JELLYBABY is a great example of a UK (Irish, technically) comedy that refuses moralization. The protagonist (Jack) and his aptly named wife (Jill) have a baby. Only referred to as "the noise", Jack's baby is characterized as a relentlessly, hazardous, demon spawn. Jack is dryly aware of the unexpected consequences presented by "the noise". To offer his beloved Jill a weekly break, Jack takes the child out for a few hours every Saturday. He uses this time to cathartically list all the things he does that no regular 22 year old should be subjected to (male hair dye for example), and as he takes a sit with his screaming baby in the park, a hard of hearing middle aged father sits with his child and stroller alongside. When the blowhard father decides to chat up a young mother, Jack notices the identical appearance of their babies: same onesie, same hat, same stroller. The only distinction between is that Jack's screams and the blowhard's is stolidly silent. At this point, Jack realizes his golden opportunity. Unawares, Jill meets the new child and is so pleased by it's silence that Jill comes tumbling after.

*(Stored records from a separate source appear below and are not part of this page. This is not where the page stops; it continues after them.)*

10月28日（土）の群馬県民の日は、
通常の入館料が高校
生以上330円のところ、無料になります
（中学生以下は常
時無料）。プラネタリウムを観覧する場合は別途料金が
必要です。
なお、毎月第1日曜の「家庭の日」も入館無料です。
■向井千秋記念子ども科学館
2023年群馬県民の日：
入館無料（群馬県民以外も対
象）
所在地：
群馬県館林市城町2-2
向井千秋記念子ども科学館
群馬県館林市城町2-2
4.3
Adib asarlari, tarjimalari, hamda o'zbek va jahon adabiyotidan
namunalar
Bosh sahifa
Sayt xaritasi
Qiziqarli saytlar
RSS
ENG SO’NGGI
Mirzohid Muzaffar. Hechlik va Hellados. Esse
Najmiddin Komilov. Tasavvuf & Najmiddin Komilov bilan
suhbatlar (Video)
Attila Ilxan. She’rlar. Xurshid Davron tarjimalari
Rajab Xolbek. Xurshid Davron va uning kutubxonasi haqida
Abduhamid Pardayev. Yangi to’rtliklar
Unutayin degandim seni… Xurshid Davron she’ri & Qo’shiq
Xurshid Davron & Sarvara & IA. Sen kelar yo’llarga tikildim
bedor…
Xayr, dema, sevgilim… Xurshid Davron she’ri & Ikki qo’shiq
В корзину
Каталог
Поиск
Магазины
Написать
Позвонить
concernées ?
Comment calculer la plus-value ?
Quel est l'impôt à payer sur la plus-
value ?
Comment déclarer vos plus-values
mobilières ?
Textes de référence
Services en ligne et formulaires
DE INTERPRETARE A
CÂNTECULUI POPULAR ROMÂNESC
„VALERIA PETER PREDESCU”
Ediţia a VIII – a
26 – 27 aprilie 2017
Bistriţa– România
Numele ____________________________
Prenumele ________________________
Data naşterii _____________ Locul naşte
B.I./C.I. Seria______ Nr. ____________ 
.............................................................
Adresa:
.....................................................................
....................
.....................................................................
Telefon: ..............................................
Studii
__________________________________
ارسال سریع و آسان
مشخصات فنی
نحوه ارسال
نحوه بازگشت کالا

Reportedly based on true events, I AM (NOT) VAN GOGH, is director David Russo's pitch to a recalcitrant arts board for a grant to make his film, I AM VAN GOGH. Integrating animations into rapidly edited sequences of fields and crowds moving, the film uses Russo's narration as he pleads with the grant board and explains what the film is about. "There's this mouth in the crowd", he says, as a the drawing of a disembodied mouth is animated moving through a crowd, synchronized with Russo's speech, "the mouth is disembodied and just moving through the crowd". What's funniest about the piece is its disinterest in reason or sense. The film flagrantly laughs at the possibility that it could be any kind of masterpiece, and gratefully, in the process, it has its moments of flawed beauty.